SOURCE RECORDS START
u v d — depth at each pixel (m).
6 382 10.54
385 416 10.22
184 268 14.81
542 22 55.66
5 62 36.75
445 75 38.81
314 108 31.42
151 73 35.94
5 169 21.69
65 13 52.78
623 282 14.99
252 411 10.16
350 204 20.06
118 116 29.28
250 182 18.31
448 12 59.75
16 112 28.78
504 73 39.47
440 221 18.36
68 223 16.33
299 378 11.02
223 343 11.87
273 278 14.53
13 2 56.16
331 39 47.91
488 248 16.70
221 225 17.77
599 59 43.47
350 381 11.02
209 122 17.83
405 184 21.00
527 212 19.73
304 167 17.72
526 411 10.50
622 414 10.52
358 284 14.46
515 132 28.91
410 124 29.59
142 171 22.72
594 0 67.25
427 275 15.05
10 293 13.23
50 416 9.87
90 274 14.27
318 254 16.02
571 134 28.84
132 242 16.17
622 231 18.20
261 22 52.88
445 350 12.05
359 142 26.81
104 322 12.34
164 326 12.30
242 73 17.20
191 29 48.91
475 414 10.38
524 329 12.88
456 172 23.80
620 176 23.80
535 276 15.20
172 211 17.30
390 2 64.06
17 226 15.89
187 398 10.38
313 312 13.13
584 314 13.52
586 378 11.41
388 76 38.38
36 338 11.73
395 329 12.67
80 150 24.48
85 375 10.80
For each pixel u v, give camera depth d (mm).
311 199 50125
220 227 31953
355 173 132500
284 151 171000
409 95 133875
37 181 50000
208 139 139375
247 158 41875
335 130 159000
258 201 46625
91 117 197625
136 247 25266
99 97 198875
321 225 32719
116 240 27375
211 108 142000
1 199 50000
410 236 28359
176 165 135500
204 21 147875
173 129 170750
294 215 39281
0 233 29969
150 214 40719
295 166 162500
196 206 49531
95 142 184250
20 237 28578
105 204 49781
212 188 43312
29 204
SOURCE RECORDS END
Write all the data out again, word for word.

EXERCISE ANSWER ->
u v d — depth at each pixel (m).
6 382 10.54
385 416 10.22
184 268 14.81
542 22 55.66
5 62 36.75
445 75 38.81
314 108 31.42
151 73 35.94
5 169 21.69
65 13 52.78
623 282 14.99
252 411 10.16
350 204 20.06
118 116 29.28
250 182 18.31
448 12 59.75
16 112 28.78
504 73 39.47
440 221 18.36
68 223 16.33
299 378 11.02
223 343 11.87
273 278 14.53
13 2 56.16
331 39 47.91
488 248 16.70
221 225 17.77
599 59 43.47
350 381 11.02
209 122 17.83
405 184 21.00
527 212 19.73
304 167 17.72
526 411 10.50
622 414 10.52
358 284 14.46
515 132 28.91
410 124 29.59
142 171 22.72
594 0 67.25
427 275 15.05
10 293 13.23
50 416 9.87
90 274 14.27
318 254 16.02
571 134 28.84
132 242 16.17
622 231 18.20
261 22 52.88
445 350 12.05
359 142 26.81
104 322 12.34
164 326 12.30
242 73 17.20
191 29 48.91
475 414 10.38
524 329 12.88
456 172 23.80
620 176 23.80
535 276 15.20
172 211 17.30
390 2 64.06
17 226 15.89
187 398 10.38
313 312 13.13
584 314 13.52
586 378 11.41
388 76 38.38
36 338 11.73
395 329 12.67
80 150 24.48
85 375 10.80
For each pixel u v, give camera depth d (mm).
311 199 50125
220 227 31953
355 173 132500
284 151 171000
409 95 133875
37 181 50000
208 139 139375
247 158 41875
335 130 159000
258 201 46625
91 117 197625
136 247 25266
99 97 198875
321 225 32719
116 240 27375
211 108 142000
1 199 50000
410 236 28359
176 165 135500
204 21 147875
173 129 170750
294 215 39281
0 233 29969
150 214 40719
295 166 162500
196 206 49531
95 142 184250
20 237 28578
105 204 49781
212 188 43312
29 204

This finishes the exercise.